Objective: This study aimed to conduct a scoping review of studies on non-agentic large language models (LLMs), LLM-based agents, and multi-agent systems reported in emergency medicine, and to identify current research trends and major gaps by analyzing their clinical application scope, system structures, evaluation approaches, and input data characteristics.
Methods: The Web of Science, Scopus, PubMed, and CINAHL databases were searched for literature published from March 8, 2021, to March 7, 2026. Among English full-text articles, studies addressing the application, evaluation, or benchmarking of non-agentic LLMs, LLM-based agents, or multi-agent systems in emergency medicine or the emergency department (ED) were included. Through reference tracking, 35 studies were analyzed.

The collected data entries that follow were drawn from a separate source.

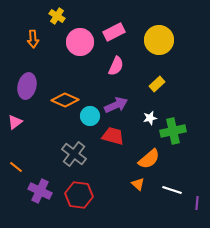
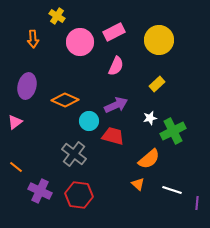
cyan circle: moved 1 px left, 5 px down
green cross: rotated 15 degrees counterclockwise
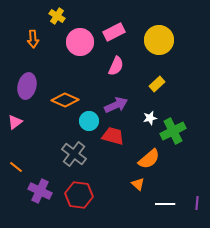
white line: moved 7 px left, 14 px down; rotated 18 degrees counterclockwise
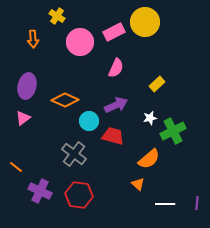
yellow circle: moved 14 px left, 18 px up
pink semicircle: moved 2 px down
pink triangle: moved 8 px right, 4 px up
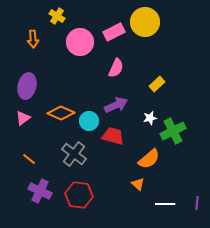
orange diamond: moved 4 px left, 13 px down
orange line: moved 13 px right, 8 px up
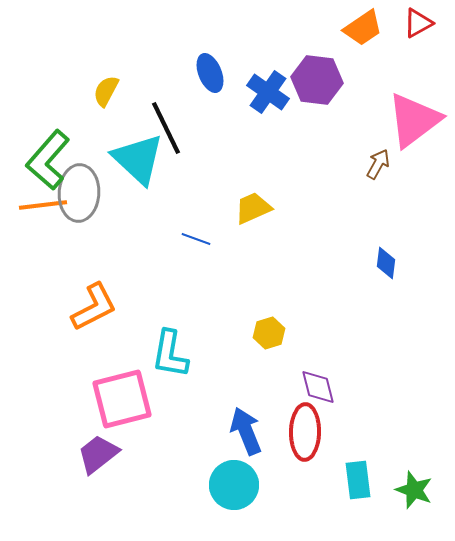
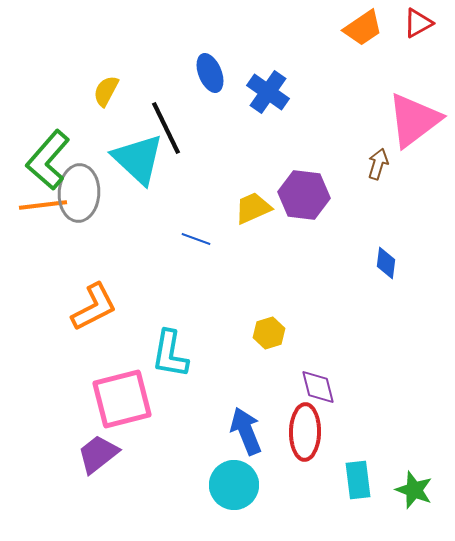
purple hexagon: moved 13 px left, 115 px down
brown arrow: rotated 12 degrees counterclockwise
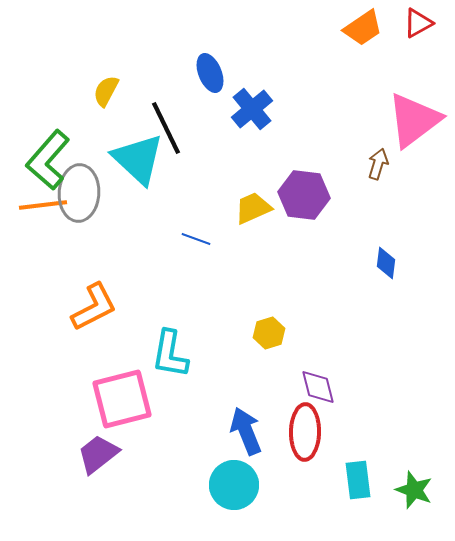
blue cross: moved 16 px left, 17 px down; rotated 15 degrees clockwise
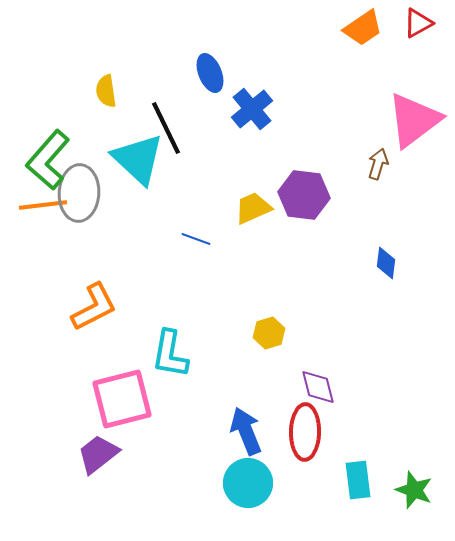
yellow semicircle: rotated 36 degrees counterclockwise
cyan circle: moved 14 px right, 2 px up
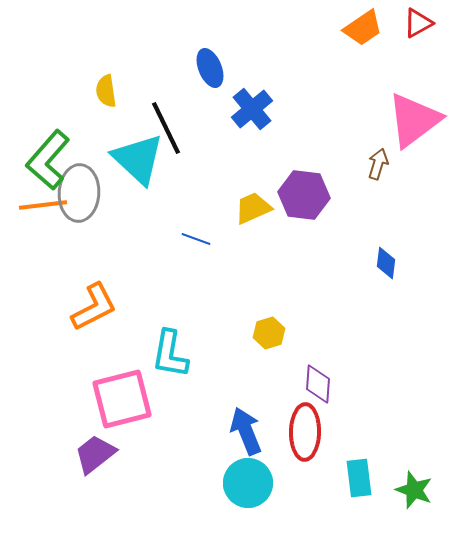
blue ellipse: moved 5 px up
purple diamond: moved 3 px up; rotated 18 degrees clockwise
purple trapezoid: moved 3 px left
cyan rectangle: moved 1 px right, 2 px up
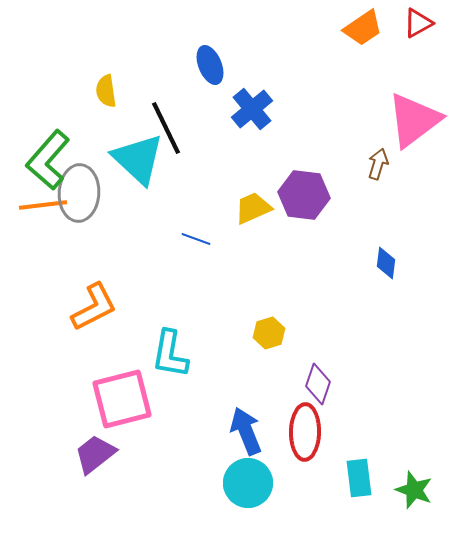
blue ellipse: moved 3 px up
purple diamond: rotated 15 degrees clockwise
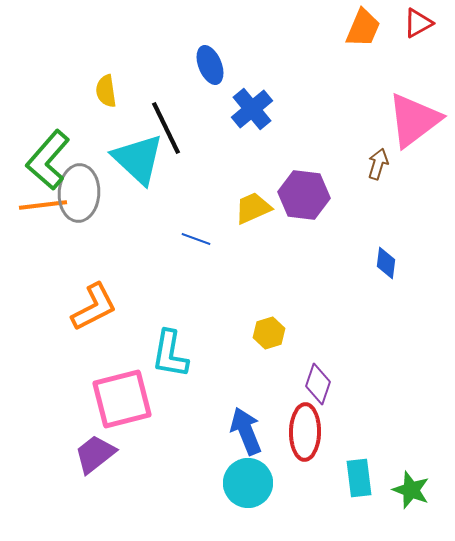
orange trapezoid: rotated 33 degrees counterclockwise
green star: moved 3 px left
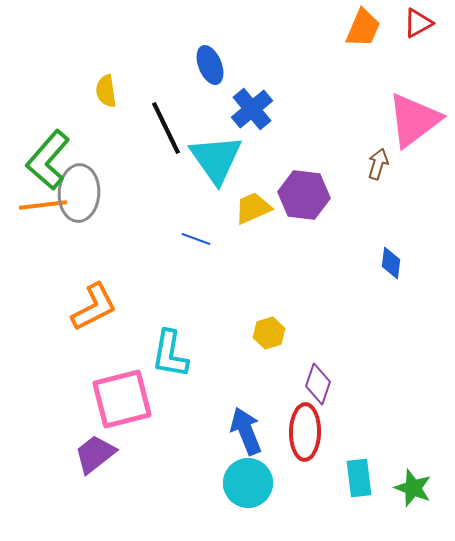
cyan triangle: moved 78 px right; rotated 12 degrees clockwise
blue diamond: moved 5 px right
green star: moved 2 px right, 2 px up
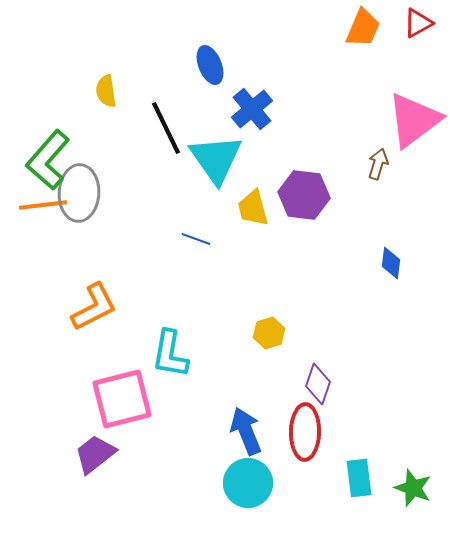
yellow trapezoid: rotated 81 degrees counterclockwise
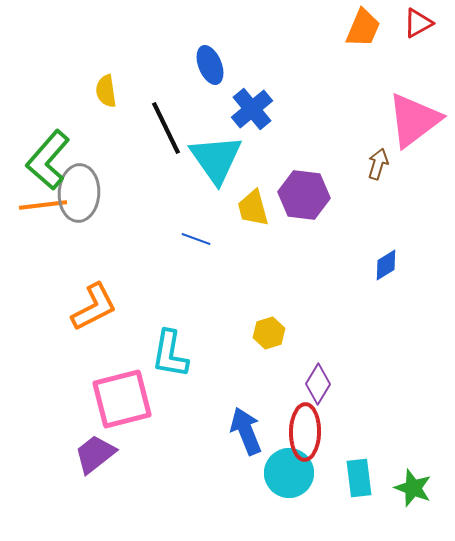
blue diamond: moved 5 px left, 2 px down; rotated 52 degrees clockwise
purple diamond: rotated 12 degrees clockwise
cyan circle: moved 41 px right, 10 px up
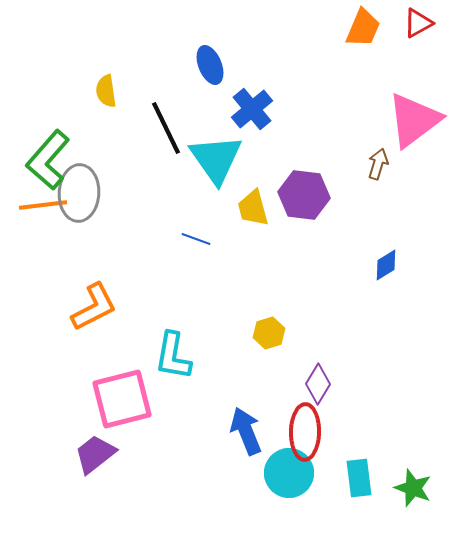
cyan L-shape: moved 3 px right, 2 px down
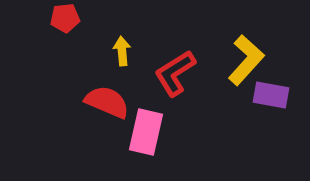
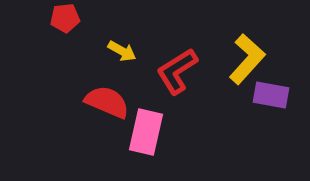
yellow arrow: rotated 124 degrees clockwise
yellow L-shape: moved 1 px right, 1 px up
red L-shape: moved 2 px right, 2 px up
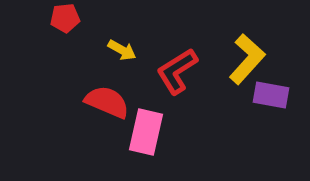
yellow arrow: moved 1 px up
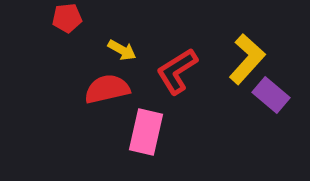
red pentagon: moved 2 px right
purple rectangle: rotated 30 degrees clockwise
red semicircle: moved 13 px up; rotated 36 degrees counterclockwise
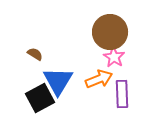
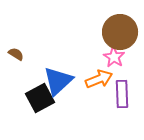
brown circle: moved 10 px right
brown semicircle: moved 19 px left
blue triangle: rotated 16 degrees clockwise
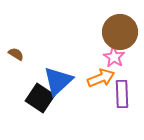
orange arrow: moved 2 px right, 1 px up
black square: rotated 28 degrees counterclockwise
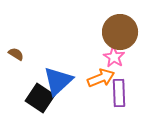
purple rectangle: moved 3 px left, 1 px up
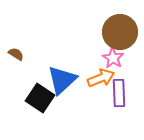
pink star: moved 1 px left, 1 px down
blue triangle: moved 4 px right, 1 px up
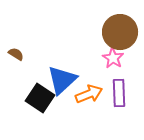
orange arrow: moved 12 px left, 16 px down
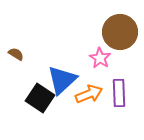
pink star: moved 13 px left
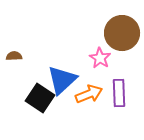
brown circle: moved 2 px right, 1 px down
brown semicircle: moved 2 px left, 2 px down; rotated 35 degrees counterclockwise
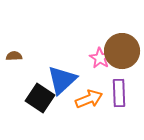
brown circle: moved 18 px down
orange arrow: moved 5 px down
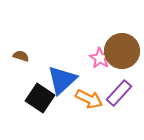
brown semicircle: moved 7 px right; rotated 21 degrees clockwise
purple rectangle: rotated 44 degrees clockwise
orange arrow: rotated 48 degrees clockwise
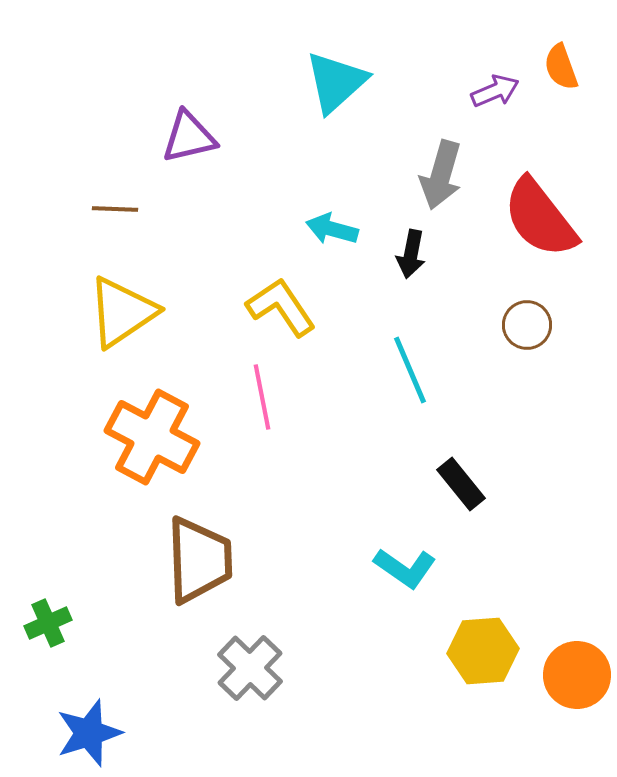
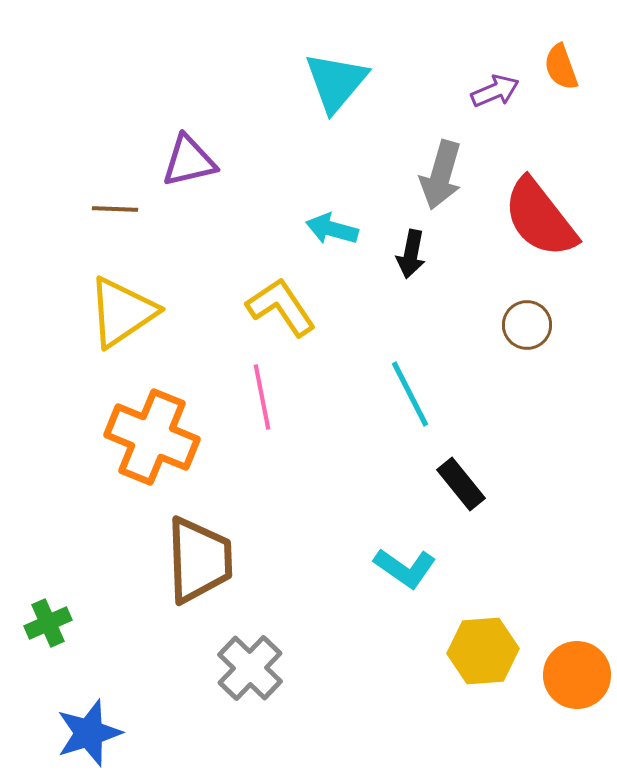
cyan triangle: rotated 8 degrees counterclockwise
purple triangle: moved 24 px down
cyan line: moved 24 px down; rotated 4 degrees counterclockwise
orange cross: rotated 6 degrees counterclockwise
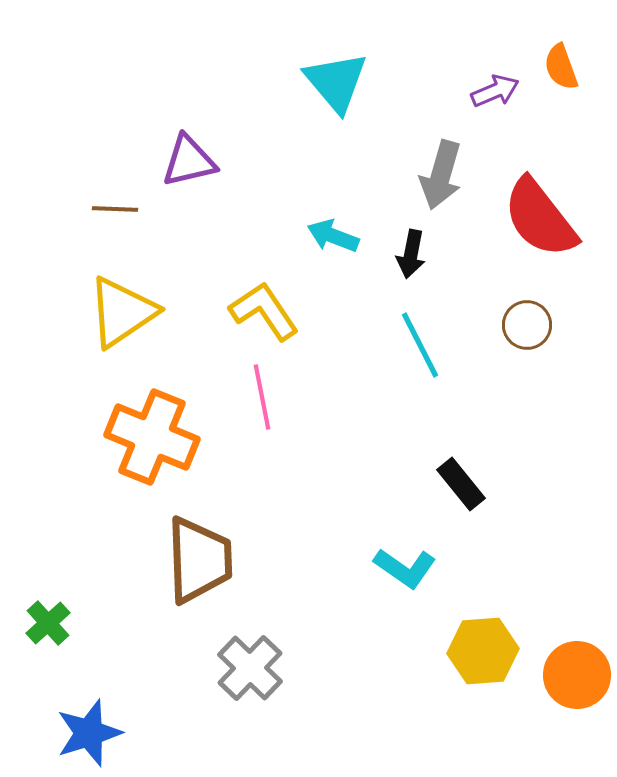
cyan triangle: rotated 20 degrees counterclockwise
cyan arrow: moved 1 px right, 7 px down; rotated 6 degrees clockwise
yellow L-shape: moved 17 px left, 4 px down
cyan line: moved 10 px right, 49 px up
green cross: rotated 18 degrees counterclockwise
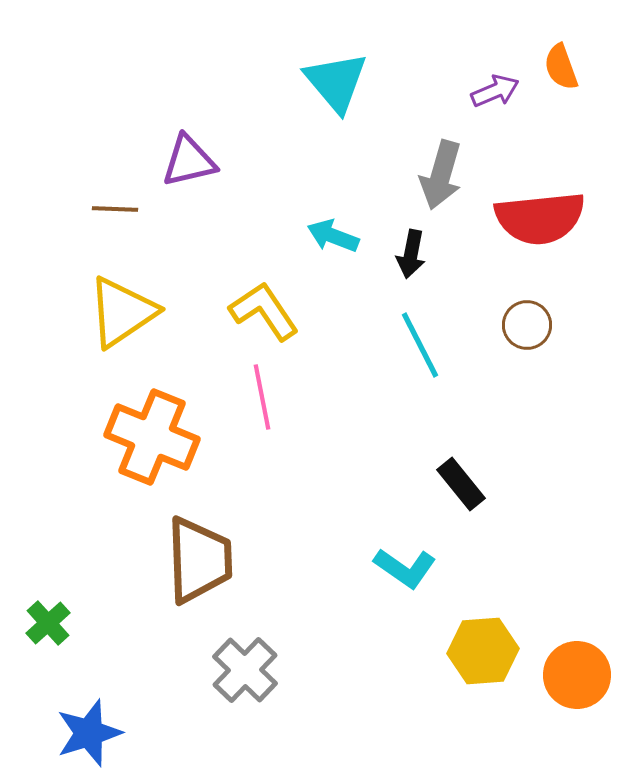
red semicircle: rotated 58 degrees counterclockwise
gray cross: moved 5 px left, 2 px down
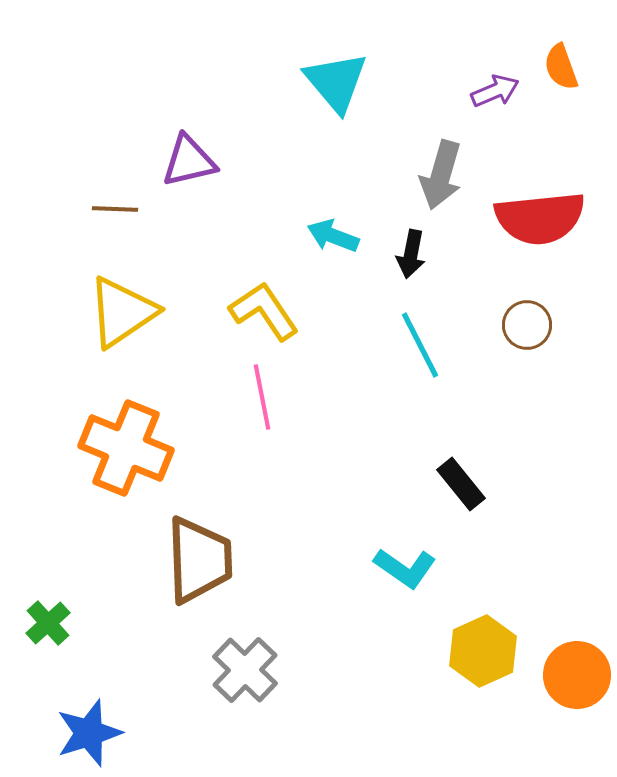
orange cross: moved 26 px left, 11 px down
yellow hexagon: rotated 20 degrees counterclockwise
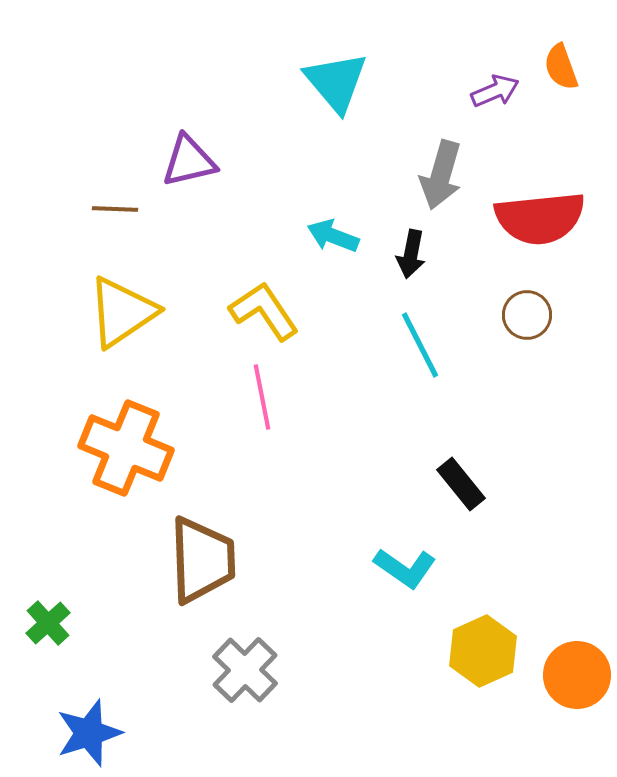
brown circle: moved 10 px up
brown trapezoid: moved 3 px right
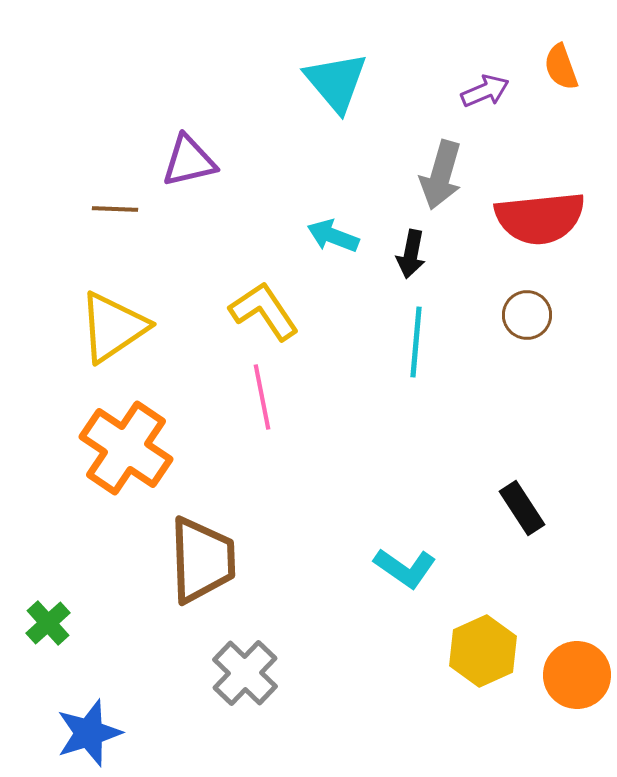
purple arrow: moved 10 px left
yellow triangle: moved 9 px left, 15 px down
cyan line: moved 4 px left, 3 px up; rotated 32 degrees clockwise
orange cross: rotated 12 degrees clockwise
black rectangle: moved 61 px right, 24 px down; rotated 6 degrees clockwise
gray cross: moved 3 px down
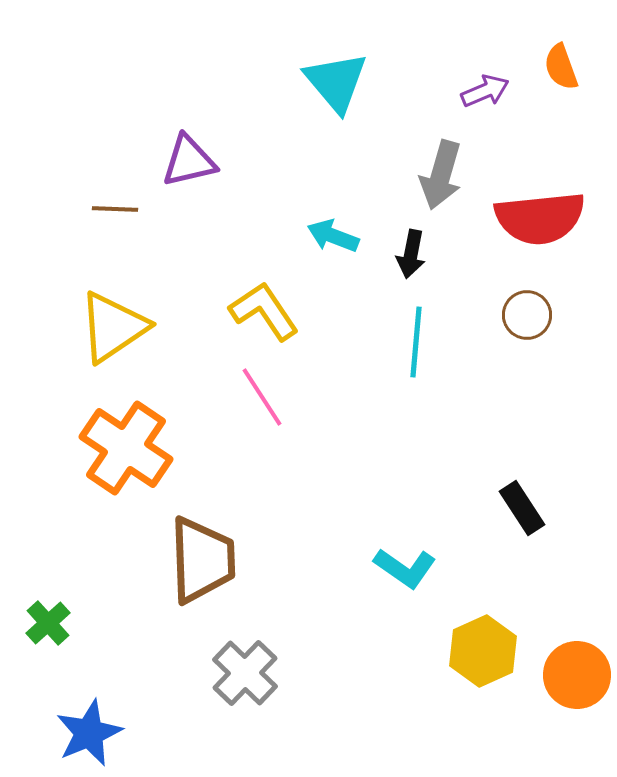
pink line: rotated 22 degrees counterclockwise
blue star: rotated 6 degrees counterclockwise
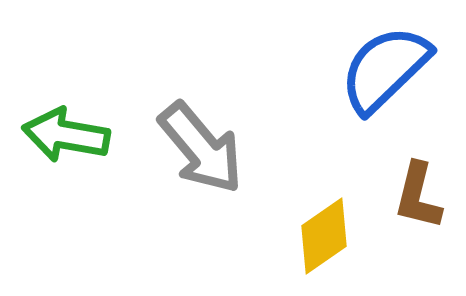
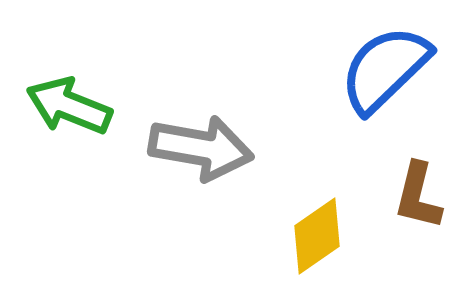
green arrow: moved 3 px right, 29 px up; rotated 12 degrees clockwise
gray arrow: rotated 40 degrees counterclockwise
yellow diamond: moved 7 px left
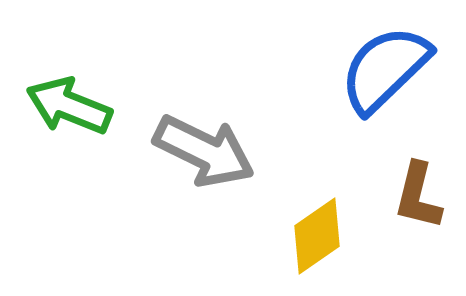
gray arrow: moved 3 px right, 3 px down; rotated 16 degrees clockwise
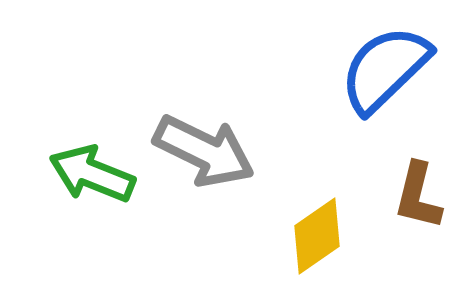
green arrow: moved 23 px right, 68 px down
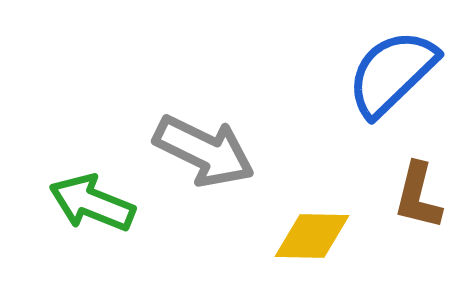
blue semicircle: moved 7 px right, 4 px down
green arrow: moved 29 px down
yellow diamond: moved 5 px left; rotated 36 degrees clockwise
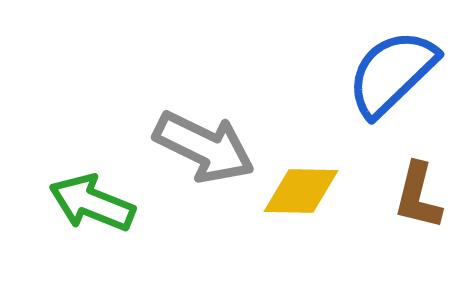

Results: Of the 35 included studies, 26 were application studies, 6 were framework studies, and 3 were benchmark studies. The studies were concentrated on a limited set of tasks, including triage, diagnostic and treatment decision support, and documentation. In terms of system type, non-agentic LLMs were the most common (n=25), followed by LLM-based agents (n=7) and multi-agent systems (n=3). Inputs were predominantly text-based, and evaluation mainly relied on expert comparison, retrospective record review, vignette-based comparison, and task-specific performance metrics. In contrast, workflow-level, prospective, and safety and trustworthiness-oriented evaluation were limited.
Conclusion: LLMs in emergency medicine have shown potential for task-level decision support and documentation. However, current literature remains focused on non-agentic LLM-based task support, while studies reflecting the dynamic workflow of real EDs remain limited. Future research should expand toward workflow-aware design, operational evaluation, multimodal data integration, multi-agent-based role coordination, and safety and trustworthiness validation.
Keywords: Emergency department; Emergency medicine; LLM-based agents; Large language models; Multi-agent systems.